Lettre d'information - Juin 2026

 

Chères lectrices, chers lecteurs,

 

Le 30 juin, les députés ont, une nouvelle fois, adopté la proposition de loi créant un droit à l'aide à mourir. J'ai voté en faveur de ce texte avec une conviction profonde. Au-delà de mon engagement de députée, j'ai été confrontée, comme beaucoup d'entre nous, à la réalité de la fin de vie, à la souffrance de personnes que l'on aime et à l'impuissance face à certaines situations où la médecine ne peut plus apaiser. Cette expérience nourrit ma conviction de Parlementaire qu'il est de notre responsabilité d'offrir, dans des conditions strictement encadrées, une réponse humaine à celles et ceux qui vivent des souffrances devenues insupportables. Le texte doit désormais retourner au Sénat, qui devrait à nouveau le rejeter, avant un vote définitif de l'Assemblée nationale prévu le 15 juillet.

 

Ce débat n'oppose pas les défenseurs de la vie à ceux qui ne la respecteraient pas. Il rassemble des femmes et des hommes qui, quelles que soient leurs positions, sont animés par une même volonté : protéger les plus vulnérables. C'est précisément parce que cette question touche à l'intime qu'elle mérite mieux que les postures ou les procès d'intention.

 

J'ai fait le choix de soutenir cette proposition de loi parce qu'elle ne crée ni une obligation, ni un droit sans limites. Elle ouvre une possibilité, dans des conditions très strictes et encadrées. Seules les personnes majeures, atteintes d'une affection grave et incurable, engagée à un stade avancé ou terminal, souffrant de manière réfractaire aux traitements ou insupportable selon leur appréciation, pourront, après une procédure médicale collégiale et un délai de réflexion, demander une aide à mourir. À tout moment, elles pourront revenir sur leur décision. Les professionnels de santé conserveront, quant à eux, une clause de conscience.

 

Cette loi ne se substitue pas aux soins palliatifs ; elle les complète.

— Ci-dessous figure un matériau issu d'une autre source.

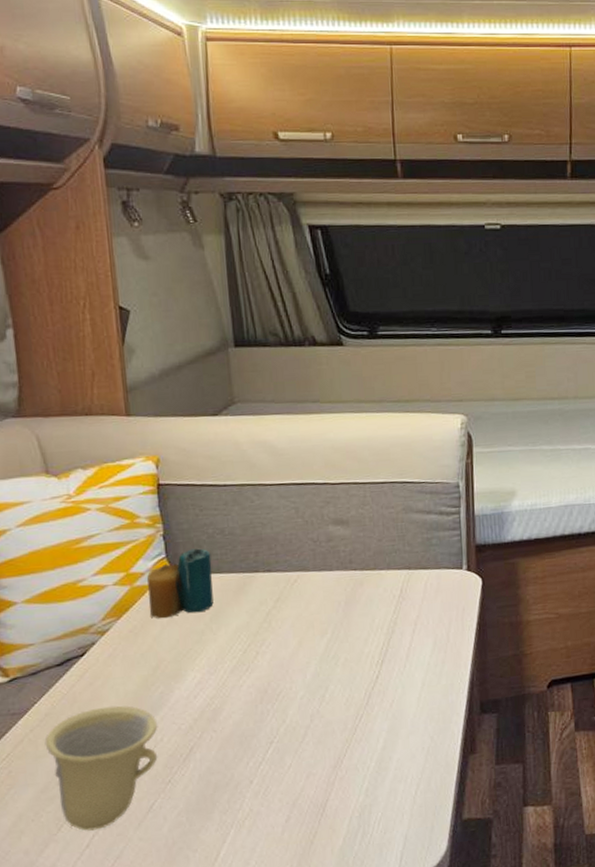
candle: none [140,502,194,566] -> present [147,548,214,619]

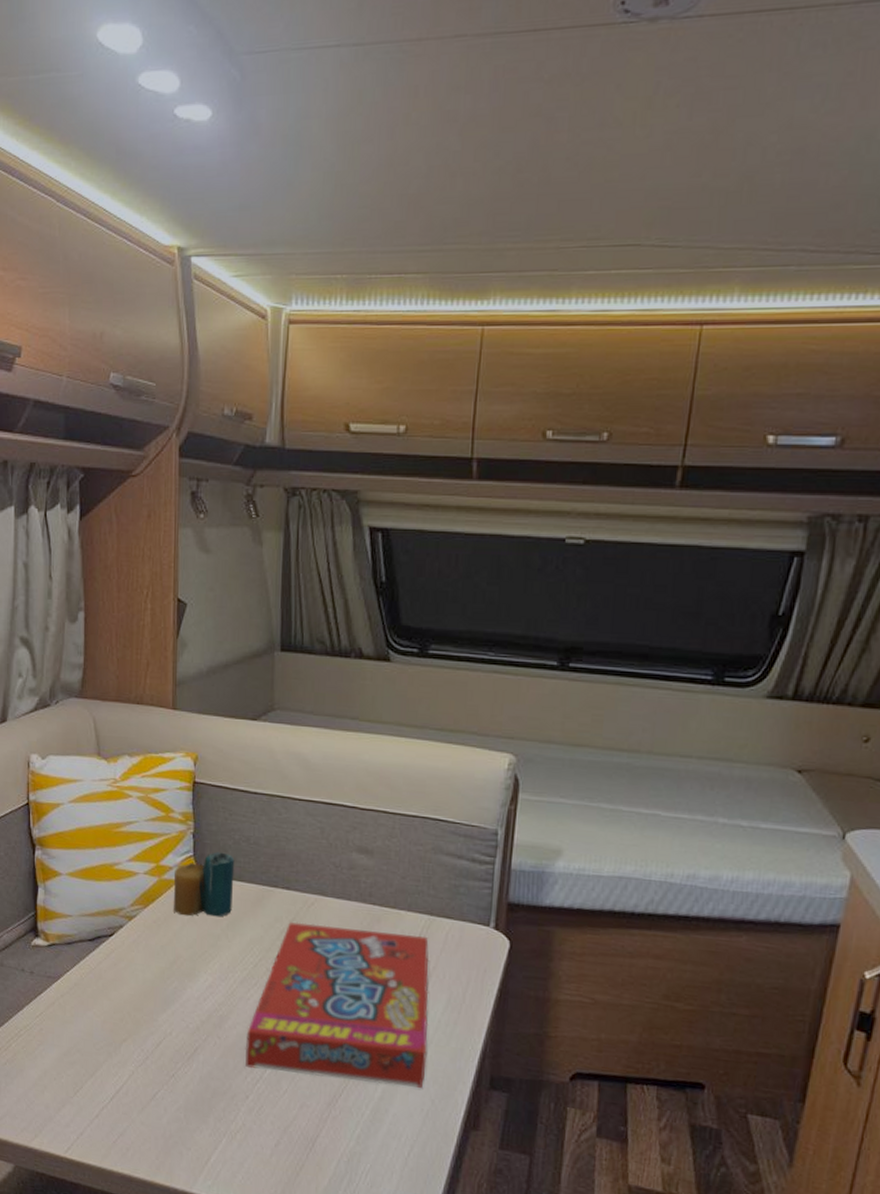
cup: present [44,705,158,831] -> none [71,988,169,1104]
snack box: none [243,590,422,754] -> present [245,921,429,1088]

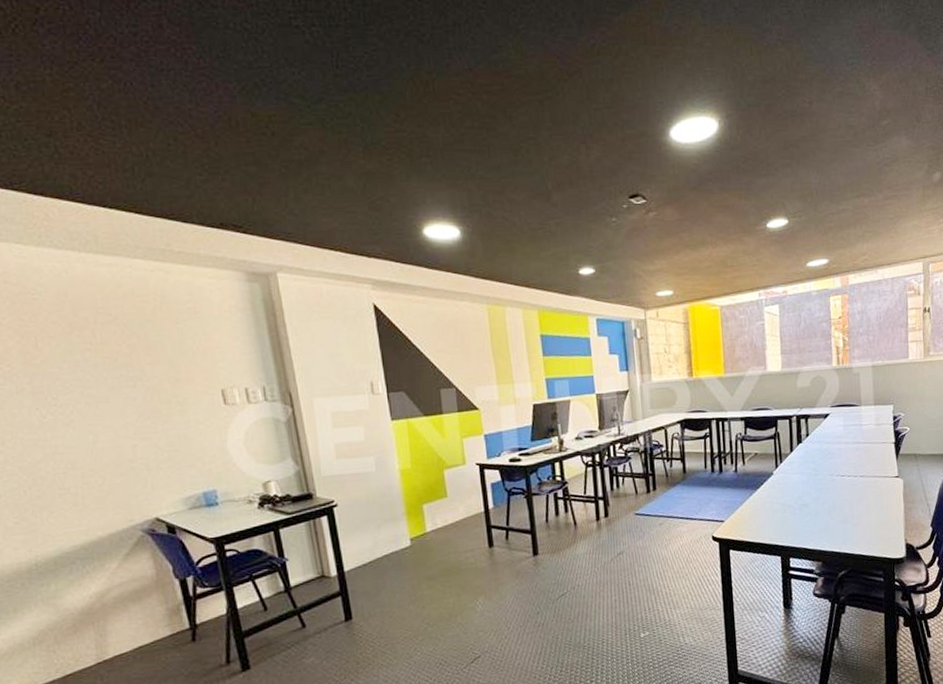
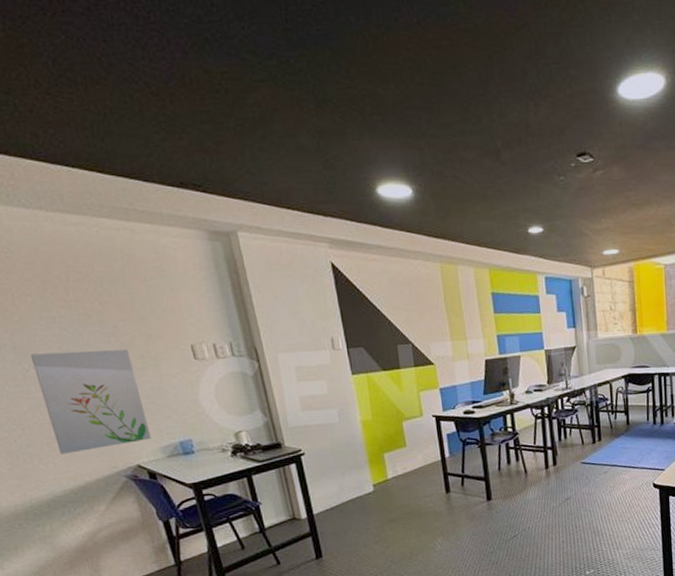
wall art: none [49,394,173,507] -> present [30,349,152,454]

Les deux textes ont d'ailleurs été pensés ensemble. Nous devons poursuivre le développement des soins palliatifs sur l'ensemble du territoire afin que chacun puisse bénéficier d'un accompagnement de qualité. Mais lorsque la médecine ne peut plus soulager certaines souffrances, je considère que la République doit aussi reconnaître la liberté de chacun de décider, en conscience, de sa propre fin de vie.

 

Le 15 juillet, notre Assemblée aura la responsabilité de se prononcer définitivement. J'espère que notre pays franchira cette étape avec sérénité, dans le respect de toutes les convictions.